In a dystopian society, the public is obsessed with the rich and famous. They are so obsessed, in fact, that to become more connected with tabloid celebrities, clients willingly pay a pretty penny at Toronto's Lucas Clinic to be injected with samples of viruses and illnesses their idols have endured. Who wouldn't want to carry Kim Kardashian's herpes? There is even a meat market, where people can buy celebrity muscle cells to eat like meat cuts. After hours, technician Syd March (Caleb Landry Jones) smuggles the illnesses and sells them on the black market. When tabloid starlet Hannah Geist (Sarah Gadon) allegedly dies after an illness, the infected Syd has Geist's latest bug and is on his way to his death bed.

If nothing else seems to be going for this corporeal-horror twaddle, the fiercely independent Cronenberg makes quite an entrance, visually speaking. Seen through a clinician's eye and sleekly mounted with Arvinder Grewal's production design, the film is like a sterile, brightly lit canvas—for instance, Syd's spare, snow-white apartment—so it can grow darker and then later be stained with blood. A chip off the old block, Cronenberg Jr.'s aesthetics are as stunningly precise as Daddy's oeuvre. E.C. Woodley's industrial score also sets a hypnotic, unsettling tone.
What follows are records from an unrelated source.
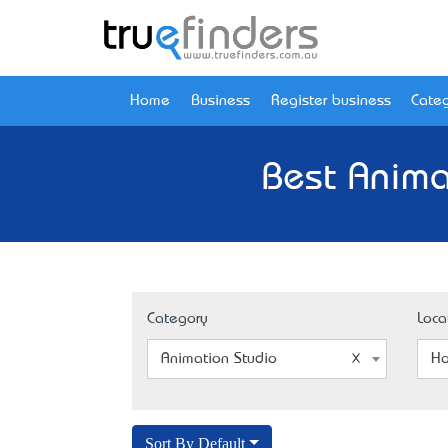
Home
Business
Register business
Categ
Best Anima
Category
Loca
Animation Studio
Ho
Sort By Default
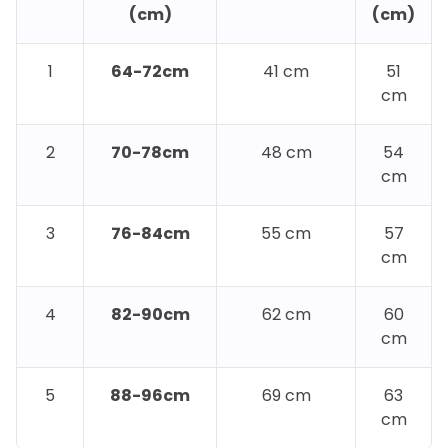
(cm)
(cm)
1
64-72cm
41 cm
51
cm
2
70-78cm
48 cm
54
cm
3
76-84cm
55 cm
57
cm
4
82-90cm
62 cm
60
cm
5
88-96cm
69 cm
63
cm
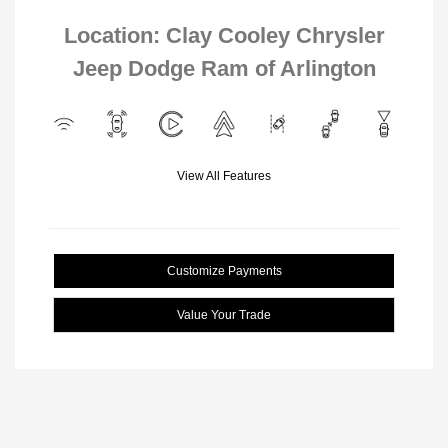
Location: Clay Cooley Chrysler
Jeep Dodge Ram of Arlington
View All Features
Customize Payments
Value Your Trade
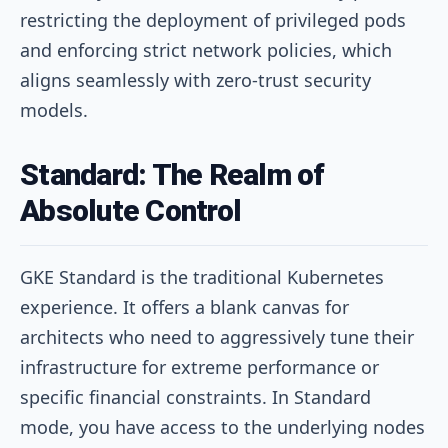
restricting the deployment of privileged pods
and enforcing strict network policies, which
aligns seamlessly with zero-trust security
models.
Standard: The Realm of
Absolute Control
GKE Standard is the traditional Kubernetes
experience. It offers a blank canvas for
architects who need to aggressively tune their
infrastructure for extreme performance or
specific financial constraints. In Standard
mode, you have access to the underlying nodes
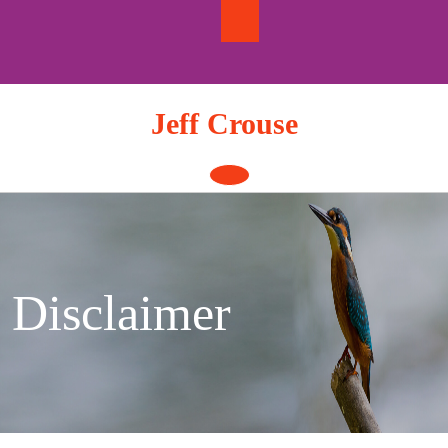
Skip
to
content
Jeff Crouse
Open
Button
Disclaimer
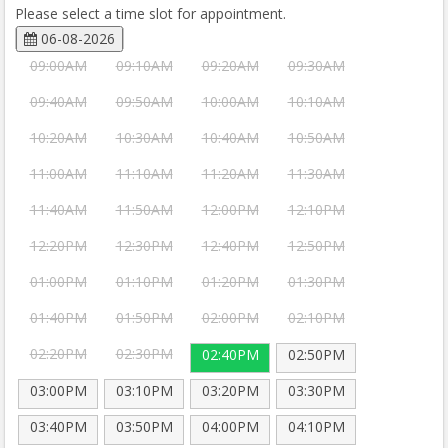
Please select a time slot for appointment.
06-08-2026
09:00AM
09:10AM
09:20AM
09:30AM
09:40AM
09:50AM
10:00AM
10:10AM
10:20AM
10:30AM
10:40AM
10:50AM
11:00AM
11:10AM
11:20AM
11:30AM
11:40AM
11:50AM
12:00PM
12:10PM
12:20PM
12:30PM
12:40PM
12:50PM
01:00PM
01:10PM
01:20PM
01:30PM
01:40PM
01:50PM
02:00PM
02:10PM
02:20PM
02:30PM
02:40PM
02:50PM
03:00PM
03:10PM
03:20PM
03:30PM
03:40PM
03:50PM
04:00PM
04:10PM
Jones, a distinct-looking specimen not unlike Crispin Glover and Brad Dourif with intensely scary eyes and a traffic-stopping scowl, does impress with his breakout role here. But for such a coldly detached, unsympathetic protagonist who is intentionally written as a cipher with unclear motives, it's hard for the audience to get invested in Syd's clammy plight. Gadon, whom the director borrowed from his father's "A Dangerous Method" and "Cosmopolis," is mostly just a beautiful face that gets to cough up blood. Malcolm McDowell and Wendy Crewson also turn up in enigmatic roles with enough jargon to speak.

There are so many pointlessly repetitive close-ups of syringe needles being injected into veins, almost to the point of fetishization, that what Cronenberg says in the first act isn't terribly clear by the third act. Since the satirical ideas are thrown on the back burner, the film is just a confidently designed exercise many degrees shy of being the deep-dish satire it wants to be. "Antiviral" is never not stylish or bizarro, but it is too listless, off-putting, and narratively anemic to engage on a deeper level. Perhaps the Cronenbergs should take a break from the human body, unless it involves the brain, the eyes and the heart.